Comme l’affirment la plupart des chercheurs, la rigueur scientifique passe par l’élaboration d’une méthodologie solide, mais aussi humble. Un fait qui n’échappe pas aux Sciences humaines, dont les chercheurs qui se réclament du courant comparatiste n’hésitent pas à mettre à mal certaines façons d’agir dans le monde académique.
Dans les Sciences humaines et sociales notamment, mais dans les sciences en général, de nombreuses disciplines se réclament de la pensée comparatiste. Pour preuve, il n’est pas rare de rencontrer bien des domaines ayant choisi d’adjoindre l’adjectif à leur nomenclature, comme l’Histoire comparée, le Droit comparé ou la Littérature comparée. Reste que les termes choisis, quels qu’ils soient, ne révèlent pas au grand public les problèmes liés à la nécessité et à la difficulté de définir la méthode.
«Ce que nous faisons se définit par l’acte de comparer», explique Ute Heidmann, professeure de Littérature comparée à l’Université de Lausanne et directrice du Centre de recherche en Langues et Littératures européennes comparées (CLE). Un exemple ? Le conte, un terme très souvent utilisé pour englober aussi bien des contes de fées que des mythes ou des fables. Des formes génériques qui se différencient pourtant d’une époque, d’une langue et d’une culture à l’autre. La démarche comparatiste cherche précisément à mettre en lumière les différences des genres, souligner l’impact des langues sur les objets littéraires et montrer comment ils évoluent dans le temps et dans l’espace, parfois en réponse ou en contradiction avec d’autres écrits.
Le tout, pour avoir une vision de ce qu’est le comparatisme, est de s’intéresser aux nuances. A commencer par la dénomination même de la discipline, puisque la chercheuse préfère parler de littératures comparées au pluriel, bien plus qu’au singulier.
Question de méthode
La méthode comparatiste se distingue par sa visée, qui tend à rapprocher les objets sans les classer selon l’importance donnée à une langue, ainsi qu’à dégager des rapports de ressemblance ou dissemblance. En somme, il s’agit de regarder à la loupe de quoi sont construits des éléments, deux textes par exemple, sans chercher à n’en tirer que des caractéristiques communes. «Elles sont le plus souvent des constructions dont peu de personnes remettent en question la teneur idéologique. Je pense que l’adhésion non critique à de tels universaux démontre une forme de paresse scientifique », déplore Ute Heidmann.
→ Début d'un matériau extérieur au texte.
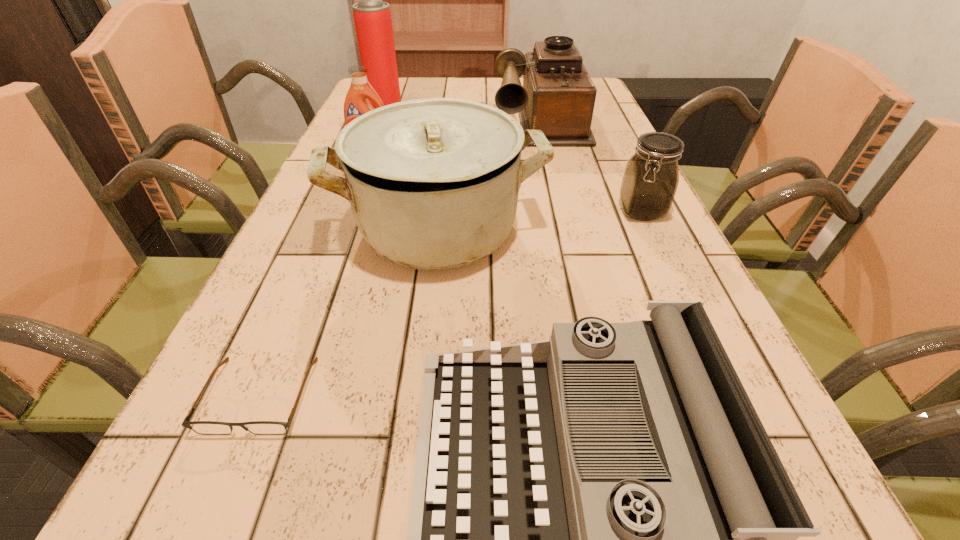
Where is `the tallest object`? The image size is (960, 540). the tallest object is located at coordinates (372, 17).

This screenshot has width=960, height=540. I want to click on saucepan, so click(433, 183).

The height and width of the screenshot is (540, 960). What are the coordinates of `phonograph_record` in the screenshot? It's located at (558, 96).

The height and width of the screenshot is (540, 960). I want to click on detergent, so click(356, 103).

Locate an element on the screen. the third shortest object is located at coordinates (649, 184).

This screenshot has width=960, height=540. I want to click on spectacles, so click(200, 427).

At what (x,y) coordinates should I click in order to perform the action: click on vacant space located on the back of the aerosol can. Please return your answer as a coordinate pair (x, y). The width and height of the screenshot is (960, 540). Looking at the image, I should click on (x=395, y=85).

Image resolution: width=960 pixels, height=540 pixels. I want to click on vacant space located on the back of the saucepan, so click(x=451, y=117).

Identify the location of free region located on the horn of the phonograph_record. The image size is (960, 540). (556, 186).

I want to click on free point located 0.110m on the front-facing side of the detergent, so click(x=362, y=176).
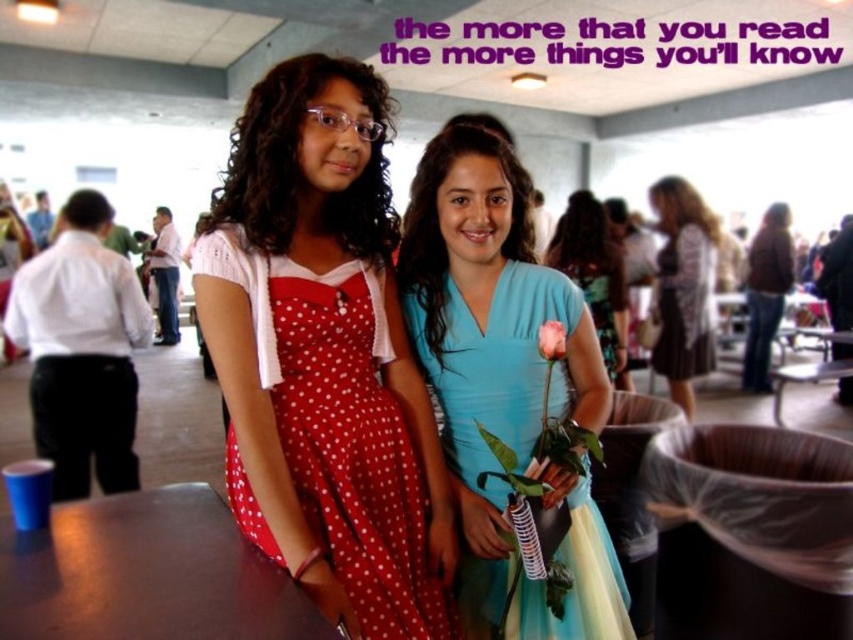
Who is positioned more to the right, brown textured dress at center or brown leather jacket at center?

Positioned to the right is brown leather jacket at center.

Does brown textured dress at center lie behind brown leather jacket at center?

No, it is not.

Describe the element at coordinates (683, 285) in the screenshot. The image size is (853, 640). I see `brown textured dress at center` at that location.

You are a GUI agent. You are given a task and a screenshot of the screen. Output one action in this format:
    pyautogui.click(x=<x>, y=<y>)
    Task: Click on the brown textured dress at center
    This screenshot has height=640, width=853.
    Given the screenshot: What is the action you would take?
    pyautogui.click(x=683, y=285)

Which is behind, point (384, 582) or point (543, 348)?

The point (384, 582) is more distant.

Does red polka dot dress at center appear over pink matte rose at center?

Answer: Actually, red polka dot dress at center is below pink matte rose at center.

Find the location of a particular element. This screenshot has height=640, width=853. red polka dot dress at center is located at coordinates (323, 356).

Image resolution: width=853 pixels, height=640 pixels. What are the coordinates of `red polka dot dress at center` in the screenshot? It's located at (323, 356).

Describe the element at coordinates (323, 356) in the screenshot. The width and height of the screenshot is (853, 640). I see `red polka dot dress at center` at that location.

Does red polka dot dress at center appear over matte blue dress at center?

No.

Is point (369, 358) positioned before point (589, 248)?

Yes.

Where is `red polka dot dress at center`? red polka dot dress at center is located at coordinates (323, 356).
Du côté de la méthode donc, le fondement de la réflexion comparatiste consiste à être critique et explicite envers l’exigence scientifique et la construction des objets de recherche. « Expliciter ses présupposés, dire ce que l’on veut faire, pour quelles raisons et dans quel courant ou paradigme un chercheur s’inscrit est très important. C’est la condition de base pour permettre le débat et tendre à la rigueur scientifique. C’est un exercice salutaire pour les Sciences humaines. D’une certaine manière, c’est aussi reconnaître ses limites», affirme Ute Heidmann.
Eviter les étiquettes
«Comparer, c’est être dans la nuance.» C’est ainsi que le professeur de Littérature française à l’Université de Fribourg Thomas Hunkeler concluait sa présentation lors du colloque international sur le comparatisme organisé en novembre dernier à Lausanne. Etre dans la nuance, c’est éviter de ranger les objets dans des catégories d’analyse trop larges pour les chercheurs qui se réclament de la pensée comparatiste. Mais c’est aussi aborder des objets pour lesquels les scientifiques disposent de plusieurs compétences. Comparer un texte germanophone avec un francophone, oui, mais seulement si les scientifiques maîtrisent les deux langues, afin de mener à bien une analyse rigoureuse. «Les personnes qui enseignent aujourd’hui la littérature mondiale sous l’étiquette de la littérature comparée peuvent surprendre. Car qui a les compétences nécessaires pour traiter un corpus aussi immense et complexe» conclut Ute Heidmann.